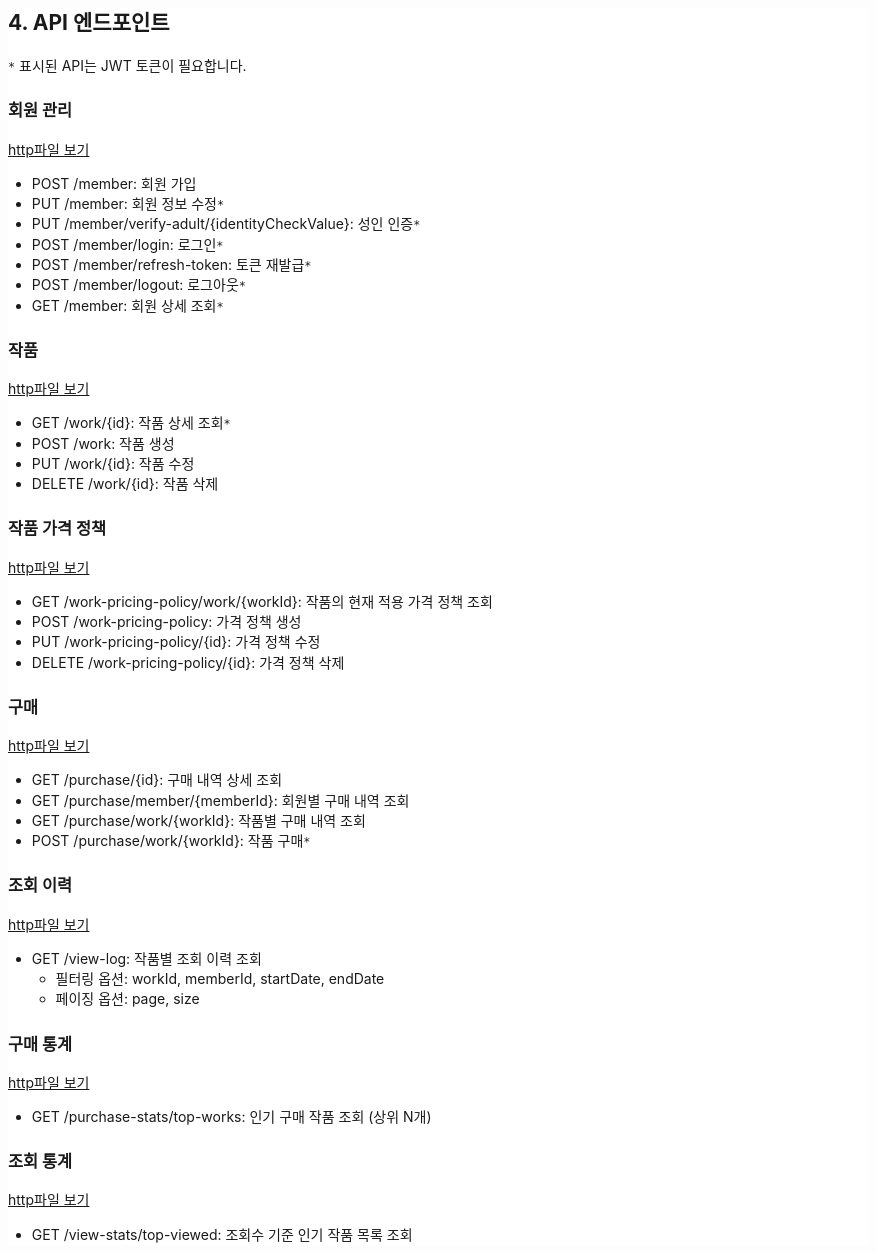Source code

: 
## 4. API 엔드포인트
`*` 표시된 API는 JWT 토큰이 필요합니다.

### 회원 관리
[http파일 보기](./request/member.http)
- POST /member: 회원 가입
- PUT /member: 회원 정보 수정`*`
- PUT /member/verify-adult/{identityCheckValue}: 성인 인증`*`
- POST /member/login: 로그인`*`
- POST /member/refresh-token: 토큰 재발급`*`
- POST /member/logout: 로그아웃`*`
- GET /member: 회원 상세 조회`*`

### 작품
[http파일 보기](./request/work.http)
- GET /work/{id}: 작품 상세 조회`*`
- POST /work: 작품 생성
- PUT /work/{id}: 작품 수정
- DELETE /work/{id}: 작품 삭제

### 작품 가격 정책
[http파일 보기](request/work-pricing-policy.http)
- GET /work-pricing-policy/work/{workId}: 작품의 현재 적용 가격 정책 조회
- POST /work-pricing-policy: 가격 정책 생성
- PUT /work-pricing-policy/{id}: 가격 정책 수정
- DELETE /work-pricing-policy/{id}: 가격 정책 삭제

### 구매
[http파일 보기](./request/purchase.http)
- GET /purchase/{id}: 구매 내역 상세 조회
- GET /purchase/member/{memberId}: 회원별 구매 내역 조회
- GET /purchase/work/{workId}: 작품별 구매 내역 조회
- POST /purchase/work/{workId}: 작품 구매`*`

### 조회 이력
[http파일 보기](./request/view-log.http)
- GET /view-log: 작품별 조회 이력 조회
    - 필터링 옵션: workId, memberId, startDate, endDate
    - 페이징 옵션: page, size

### 구매 통계
[http파일 보기](./request/purchase-stats.http)
- GET /purchase-stats/top-works: 인기 구매 작품 조회 (상위 N개)

### 조회 통계
[http파일 보기](./request/view-stats.http)
- GET /view-stats/top-viewed: 조회수 기준 인기 작품 목록 조회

^^^^

◆ Activity
Pick out and copy every line in the rows above that contains the string "pricing". Case counts.

◆ Output below
[http파일 보기](request/work-pricing-policy.http)
- GET /work-pricing-policy/work/{workId}: 작품의 현재 적용 가격 정책 조회
- POST /work-pricing-policy: 가격 정책 생성
- PUT /work-pricing-policy/{id}: 가격 정책 수정
- DELETE /work-pricing-policy/{id}: 가격 정책 삭제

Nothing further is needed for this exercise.